== Text block ==
:::
Performance Optimization

Optimize request interception for better performance:

const puppeteer = require('puppeteer');

(async () => {
  const browser = await puppeteer.launch();
  const page = await browser.newPage();

  await page.setRequestInterception(true);

  // Create a set of blocked domains for faster lookup
  const blockedDomains = new Set([
    'google-analytics.com',
    'googletagmanager.com',
    'doubleclick.net',
    'facebook.com',
    'twitter.com'
  ]);

  page.on('request', (request) => {
    const url = new URL(request.url());

    // Quick domain check
    if (blockedDomains.has(url.hostname)) {
      request.abort();
      return;
    }

    // Block non-essential resources
    const resourceType = request.resourceType();
    if (['image', 'stylesheet', 'font', 'media'].includes(resourceType)) {
      request.abort();
      return;
    }

    request.continue();
  });

  await page.goto('https://example.com');
  await browser.close();
})();

Python Implementation with Pyppeteer

For Python developers, here's how to implement request interception using Pyppeteer:

import asyncio
import json
from pyppeteer import launch

async def intercept_requests():
    browser = await launch()
    page = await browser.newPage()

    # Enable request interception
    await page.setRequestInterception(True)

    async def handle_request(request):
        # Log request details
        print(f"Request: {request.method} {request.url}")

        # Modify headers
        headers = request.headers.copy()
        headers['User-Agent'] = 'Python-Scraper/1.0'
        headers['X-Custom-Header'] = 'modified-by-python'

        # Block images and stylesheets
        if request.resourceType in ['image', 'stylesheet']:
            await request.abort()
            return

        # Continue with modified headers
        await request.continue_({'headers': headers})

    page.on('request', handle_request)

    await page.goto('https://example.com')
    await browser.close()

# Run the async function
asyncio.run(intercept_requests())

Error Handling and Fallbacks

Implement robust error handling for request interception:

const puppeteer = require('puppeteer');

(async () => {
  const browser = await puppeteer.launch();
  const page = await browser.newPage();

  await page.setRequestInterception(true);

  page.on('request', async (request) => {
    try {
      const url = request.url();

      // Attempt to modify request
      if (url.includes('/api/')) {
        const headers = {
          ...request.headers(),
          'X-API-Key': 'your-api-key'
        };

        await request.continue({ headers });
      } else {
        await request.continue();
      }
    } catch (error) {
      console.error('Request interception error:', error);

      // Fallback: continue with original request
      try {
        await request.continue();
      } catch (fallbackError) {
        console.error('Fallback continue failed:', fallbackError);
      }
    }
  });

  await page.goto('https://example.com');
  await browser.close();
})();

Testing Request Interception

Create unit tests for your request interception logic:

const puppeteer = require('puppeteer');
const assert = require('assert');

async function testRequestInterception() {
  const browser = await puppeteer.launch();
  const page = await browser.newPage();

  await page.setRequestInterception(true);

  const interceptedRequests = [];

  page.on('request', (request) => {
    interceptedRequests.push({
      url: request.url(),
      method: request.method(),
      headers: request.headers()
:::
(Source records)

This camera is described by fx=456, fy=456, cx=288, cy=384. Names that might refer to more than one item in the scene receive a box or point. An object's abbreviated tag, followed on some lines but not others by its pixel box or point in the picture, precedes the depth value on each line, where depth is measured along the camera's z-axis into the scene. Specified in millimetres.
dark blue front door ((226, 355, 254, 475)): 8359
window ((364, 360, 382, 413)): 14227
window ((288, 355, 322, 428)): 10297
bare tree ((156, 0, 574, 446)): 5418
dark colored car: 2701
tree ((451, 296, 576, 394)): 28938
:::
== Exercise instructions ==
A. Do the following statements agree with the request interception text? Answer yes or no for each, quoting the words of the text that decide it. (i) In the Python example, the User-Agent header is set to 'Python-Scraper/1.0'. (ii) The performance optimization example blocks only images and stylesheets. (iii) In the error handling example, the fallback continues with the original request.
B. Write the next part of the request interception text, picking up the unit test code right after its last line.

== Results of the exercise ==
A.
(i) Yes: "headers['User-Agent'] = 'Python-Scraper/1.0'"
(ii) No: "if (['image', 'stylesheet', 'font', 'media'].includes(resourceType)) {"
(iii) Yes: "// Fallback: continue with original request"

B.
    });

    // Add custom header
    const headers = {
      ...request.headers(),
      'X-Test-Header': 'test-value'
    };

    request.continue({ headers });
  });

  await page.goto('https://httpbin.org/get');

  // Verify that requests were intercepted
  assert(interceptedRequests.length > 0, 'No requests were intercepted');

  // Verify that the main request was modified
  const mainRequest = interceptedRequests.find(req => 
    req.url.includes('httpbin.org/get')
  );

  assert(mainRequest, 'Main request not found');
  console.log('Test passed: Request interception working correctly');

  await browser.close();
}

testRequestInterception().catch(console.error);

Best Practices

  1. Always handle requests: Every intercepted request must be handled with continue(), abort(), or respond().

  2. Use efficient filtering: Implement fast filtering logic to avoid performance issues.

  3. Handle errors gracefully: Wrap request modifications in try-catch blocks.

  4. Monitor performance: Request interception can slow down page loading, so monitor and optimize accordingly.

  5. Clean up resources: Always close browsers and clean up event listeners.

  6. Test thoroughly: Create comprehensive tests for your request interception logic.

Integration with Web Scraping APIs

For complex web scraping scenarios, consider using specialized APIs that handle request interception and modification at scale. Services like WebScraping.AI provide robust infrastructure for handling complex request patterns, while Playwright offers similar capabilities for cross-browser automation.

Conclusion

Request interception in Puppeteer provides powerful capabilities for controlling network traffic, modifying requests, and creating sophisticated automation scenarios. Whether you're building web scrapers, testing applications, or creating development tools, mastering request interception will significantly enhance your ability to interact with web applications programmatically.

The key to successful request interception is understanding the request lifecycle, implementing efficient filtering logic, and handling edge cases gracefully. With these techniques, you can create robust and efficient web automation solutions that can handle complex real-world scenarios.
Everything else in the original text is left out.